◆ DATA RECORDS
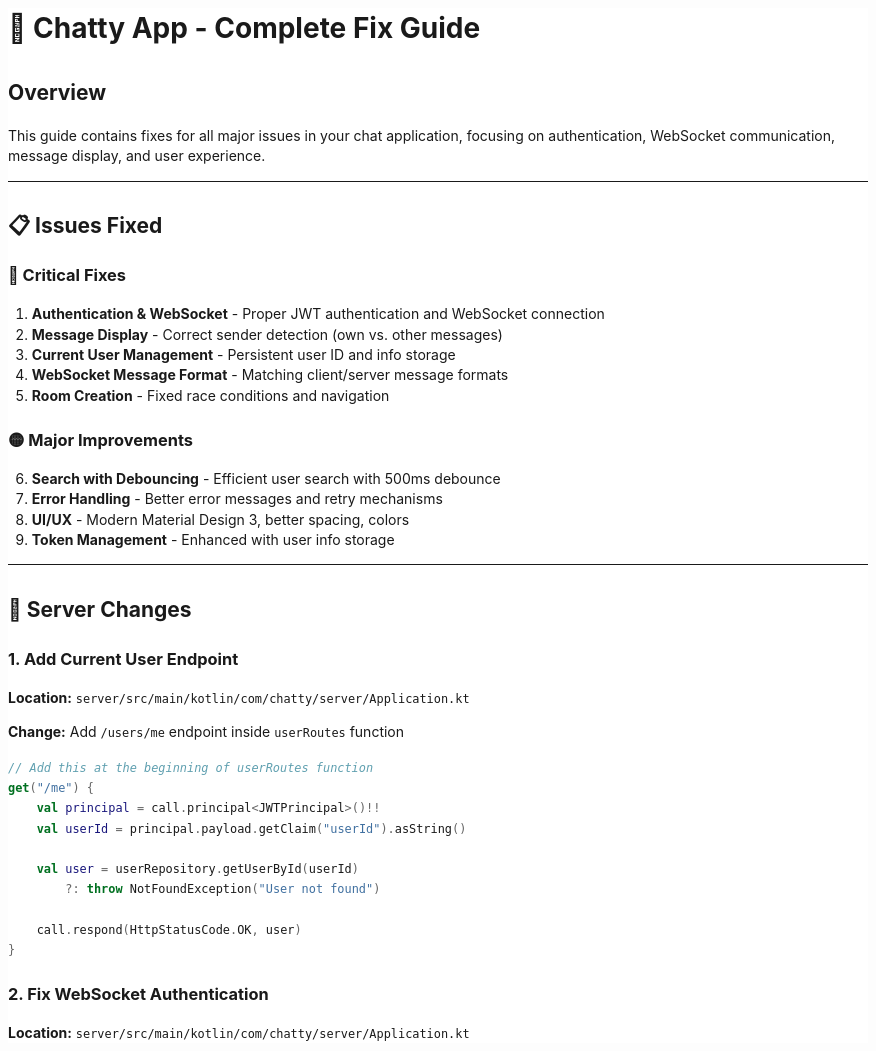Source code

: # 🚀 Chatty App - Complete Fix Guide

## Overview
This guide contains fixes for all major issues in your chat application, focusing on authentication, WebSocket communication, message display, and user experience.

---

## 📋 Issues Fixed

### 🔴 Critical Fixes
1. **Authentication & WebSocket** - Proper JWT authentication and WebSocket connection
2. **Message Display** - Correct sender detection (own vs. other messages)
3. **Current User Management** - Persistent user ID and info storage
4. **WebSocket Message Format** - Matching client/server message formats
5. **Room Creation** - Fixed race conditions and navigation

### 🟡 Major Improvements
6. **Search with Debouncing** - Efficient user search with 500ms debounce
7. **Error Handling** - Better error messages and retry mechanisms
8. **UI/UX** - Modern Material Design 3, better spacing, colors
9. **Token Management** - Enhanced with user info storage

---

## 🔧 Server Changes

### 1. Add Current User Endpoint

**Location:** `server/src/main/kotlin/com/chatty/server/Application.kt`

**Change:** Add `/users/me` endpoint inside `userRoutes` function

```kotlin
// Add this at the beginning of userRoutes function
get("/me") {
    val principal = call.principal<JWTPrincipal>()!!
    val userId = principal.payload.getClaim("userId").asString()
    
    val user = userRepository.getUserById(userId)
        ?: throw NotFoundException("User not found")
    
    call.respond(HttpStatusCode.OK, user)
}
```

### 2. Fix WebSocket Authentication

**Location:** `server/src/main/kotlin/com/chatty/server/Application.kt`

◆ REQUIREMENT
Restate word for word only the lines above from the line containing "3. **Current User" to the line containing "7. **Error Handling**", both of them included.

◆ EXERCISE SOLUTION
3. **Current User Management** - Persistent user ID and info storage
4. **WebSocket Message Format** - Matching client/server message formats
5. **Room Creation** - Fixed race conditions and navigation

### 🟡 Major Improvements
6. **Search with Debouncing** - Efficient user search with 500ms debounce
7. **Error Handling** - Better error messages and retry mechanisms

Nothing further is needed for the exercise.